There are even indulgences for war. Take out over 2,000 suspected terrorists? Keep Guantanamo open? Expand renditions? Bomb a country not a strategic threat without congressional approval? How does one purchase an indulgence for all that? By loudly equating someone else’s Guantanamo with a sort of Stalag, with rendering all the anti-terrorism protocols from 2001-8 as little more than Constitution-shredding. Laureate Obama could bomb Iran — and Harry Reid (“the war is lost”), Sean Penn, and Susan Sarandon would lecture us on the dangers of Teheran’s WMD. Being against war in principle means waging it without worry in fact.
Universities are perhaps the best example of this medieval practice. By any fair measure, most are far more exploitive than Wal-Mart or Target. In the CSU system nearly 40-50% of the units offered are taught by part-timers. In fact, the entire California Master Plan of education —UC/CSU/JCs — is propped up by itinerant lecturers, many of whom have PhDs or the necessary terminal degrees. In my 21 years in the CSU system I was often told by fellow senior faculty not to worry about part-timers (I was one myself in the beginning), inasmuch as they were a necessary “cushion,” who could be let go in times of budgetary crises, as a means to protect full professors, noble sorts who usually passed resolutions opposing apartheid and favoring gay marriage in the academic senate.
If one were to study in depth the logic of compensation in terms of hours taught in the classroom across the spectrum — graduate student/part-time lecturer/assistant professor, associate professor/full professor — one would discover huge discrepancies in pay, working conditions, and benefits that were not commensurate with classroom performance or even scholarship. And of course, I am touching only on the professoriate, not the administrative elite, whose numbers have soared to near 1/1 ratios with faculty on many campuses.
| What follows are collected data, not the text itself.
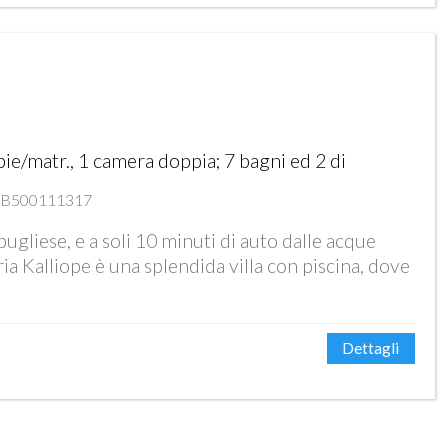
e/matr., 1 camera doppia; 7 bagni ed 2 di
43B500111317
gliese, e a soli 10 minuti di auto dalle acque
eria Kalliope è una splendida villa con piscina, dove
Dettagli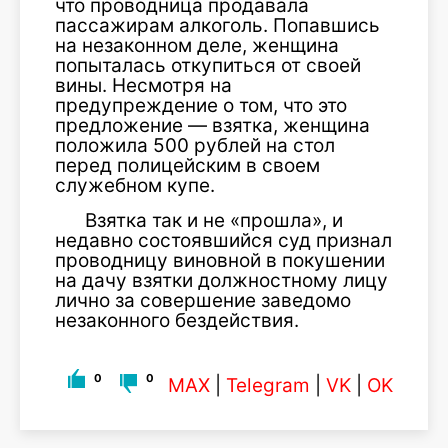
что проводница продавала
пассажирам алкоголь. Попавшись
на незаконном деле, женщина
попыталась откупиться от своей
вины. Несмотря на
предупреждение о том, что это
предложение — взятка, женщина
положила 500 рублей на стол
перед полицейским в своем
служебном купе.
Взятка так и не «прошла», и
недавно состоявшийся суд признал
проводницу виновной в покушении
на дачу взятки должностному лицу
лично за совершение заведомо
незаконного бездействия.
0
0
MAX
|
Telegram
|
VK
|
OK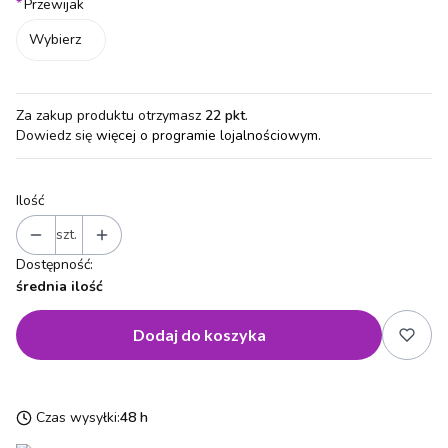
*
Przewijak
Wybierz
Za zakup produktu otrzymasz
22 pkt
.
Dowiedz się
więcej o programie lojalnościowym.
Ilość
szt.
Dostępność:
średnia ilość
Dodaj do koszyka
Czas wysyłki:
48 h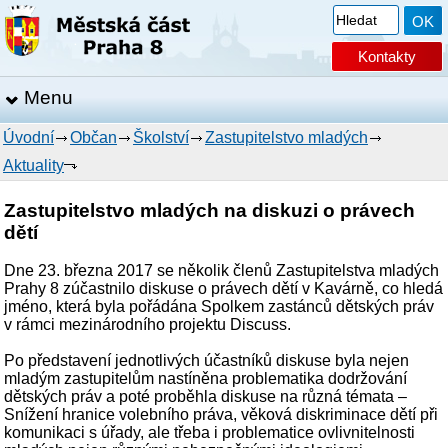
Kontakty
Menu
Úvodní
Občan
Školství
Zastupitelstvo mladých
Aktuality
Zastupitelstvo mladých na diskuzi o právech
dětí
Dne 23. března 2017 se několik členů Zastupitelstva mladých
Prahy 8 zúčastnilo diskuse o právech dětí v Kavárně, co hledá
jméno, která byla pořádána Spolkem zastánců dětských práv
v rámci mezinárodního projektu Discuss.
Po představení jednotlivých účastníků diskuse byla nejen
mladým zastupitelům nastíněna problematika dodržování
dětských práv a poté proběhla diskuse na různá témata –
Snížení hranice volebního práva, věková diskriminace dětí při
komunikaci s úřady, ale třeba i problematice ovlivnitelnosti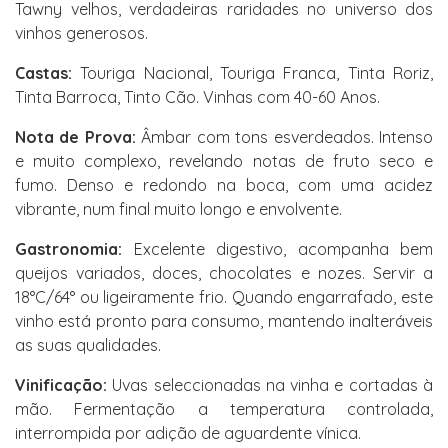
Tawny velhos, verdadeiras raridades no universo dos
vinhos generosos.
Castas:
Touriga Nacional, Touriga Franca, Tinta Roriz,
Tinta Barroca, Tinto Cão. Vinhas com 40-60 Anos.
Nota de Prova:
Âmbar com tons esverdeados. Intenso
e muito complexo, revelando notas de fruto seco e
fumo. Denso e redondo na boca, com uma acidez
vibrante, num final muito longo e envolvente.
Gastronomia:
Excelente digestivo, acompanha bem
queijos variados, doces, chocolates e nozes. Servir a
18°C/64° ou ligeiramente frio. Quando engarrafado, este
vinho está pronto para consumo, mantendo inalteráveis
as suas qualidades.
Vinificação:
Uvas seleccionadas na vinha e cortadas à
mão. Fermentação a temperatura controlada,
interrompida por adição de aguardente vínica.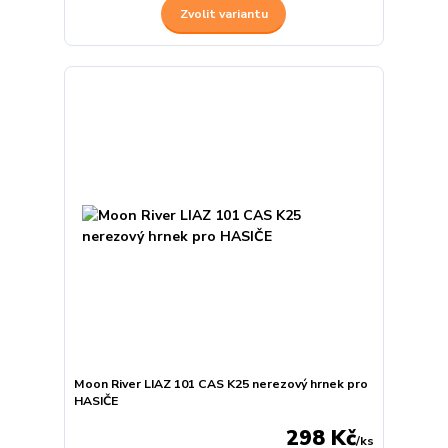
Zvolit variantu
Moon River LIAZ 101 CAS K25 nerezový hrnek pro
HASIČE
298 Kč
/
ks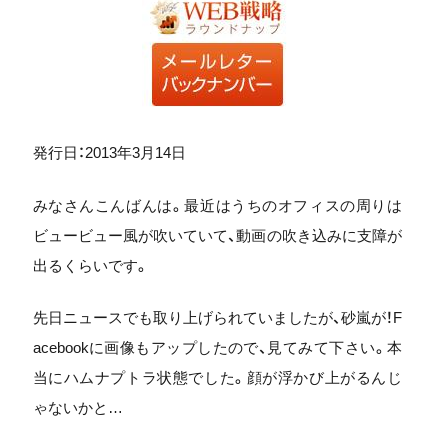
発行日：2013年3月14日
みなさんこんばんは。最近はうちのオフィスの周りは
ビュービュー風が吹いていて、動画の吹き込みに支障が
出るくらいです。
先日ニュースでも取り上げられていましたが、砂嵐が！F
acebookに画像もアップしたので、見てみて下さい。本
当にハムナプトラ状態でした。顔が浮かび上がるんじ
ゃないかと…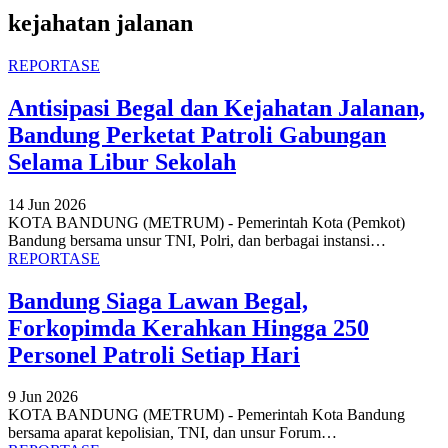
kejahatan jalanan
REPORTASE
Antisipasi Begal dan Kejahatan Jalanan,
Bandung Perketat Patroli Gabungan
Selama Libur Sekolah
14 Jun 2026
KOTA BANDUNG (METRUM) - Pemerintah Kota (Pemkot)
Bandung bersama unsur TNI, Polri, dan berbagai instansi
…
REPORTASE
Bandung Siaga Lawan Begal,
Forkopimda Kerahkan Hingga 250
Personel Patroli Setiap Hari
9 Jun 2026
KOTA BANDUNG (METRUM) - Pemerintah Kota Bandung
bersama aparat kepolisian, TNI, dan unsur Forum
…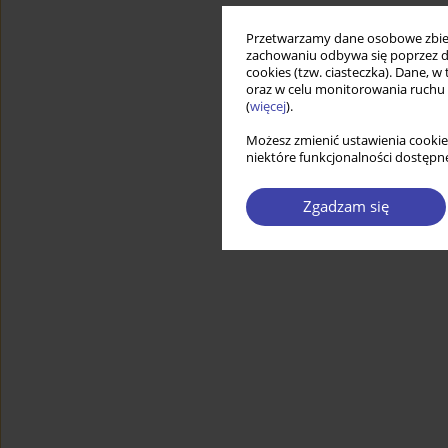
Przetwarzamy dane osobowe zbiera
zachowaniu odbywa się poprzez d
cookies (tzw. ciasteczka). Dane, w
oraz w celu monitorowania ruchu
(
więcej
).
Możesz zmienić ustawienia cookie
niektóre funkcjonalności dostępne
Zgadzam się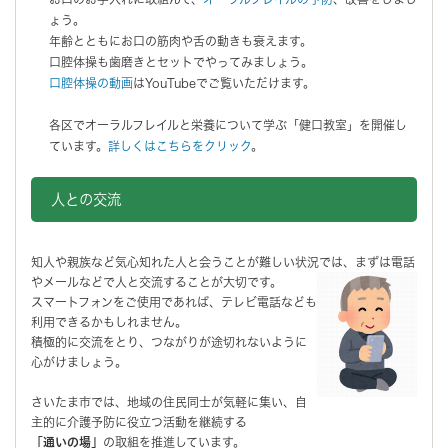
ょう。
年齢とともにお口の筋肉や舌の動きも衰えます。
口腔体操も歯磨きとセットでやってみましょう。
口腔体操の動画
はYouTubeでご覧いただけます。
各区でオーラルフレイルと栄養について学ぶ「健口教室」を開催し
ています。
詳しくはこちらをクリック
。
人との交流
知人や親族など気心知れた人と会うことが難しい状況では、まずは電話
やメールなどで人と交流することが大切です。
スマートフォンをご使用であれば、テレビ電話なども
利用できるかもしれません。
積極的に交流をとり、つながりが途切れないように
心がけましょう。
さいたま市では、地域の住民同士が気軽に集い、自
主的に介護予防に役立つ活動を継続する
「通いの場」
の取組を推進しています。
But again all such discussion is taboo. The university is a loudly progressive institution and so has bought itself an indulgence that the coal mine owner, retailer, or contractor cannot. So we are left with the near daily appeals from the presidents of our almae matres, appealing in letters and email for cash, citing all sorts of illiberal tendencies in our society that endanger university funding, but never a tad of introspection about the exploitation that props up his university.
Feet of Clay
Somehow Barack Obama became emblematic of all this. The racial reformer seeking equality for the oppressed, after prep school, Occidental, Columbia, Harvard, and Chicago — living in a mansion well apart from the community he organized. The populist redistributionist reeled in the largest sums from Wall Street in campaign history — as the first candidate in history to renounce liberally-inspired public funding of campaigns. The loud antiwar, anti-anti-terrorism laureate become Predator-in-Chief. The green president with the largest of presidential SUV entourages, who rails against private jets with Air Force One and Two in the background — and, crede mihi, will soon undergo a post-presidential global speaking tour via Gulfstream. In defense of Barack Obama, it is hard to lower the seas and cool the planet in this present age of alluring riches that are so easily in the grasp of our technocratic overseers.
The world passed liberalism by once its once noble agenda of civil rights, 8-hour day/40 hour week, overtime pay, disability compensation, fair housing, and unemployment insurance was achieved, and the effort for equality of opportunity became a mandated equality of result. Somewhere in the late 1970s and 1980s, the onset of globalism, the largess from high-tech, computerized breakthroughs, and the vast expansion of government spread such wealth and affluence that poverty was no longer lack of shelter, food, or clothing, but redefined as not having what someone else had (the “1%”). In short, the good life was just too good to pass it up and join hoi polloi in the flesh. And so our anointed purchased their virtue by profession and abstraction rather than concrete action.
But in response to all ossification, a Reformation always follows. And so it will since one cannot preach one life and live quite another, at least for long.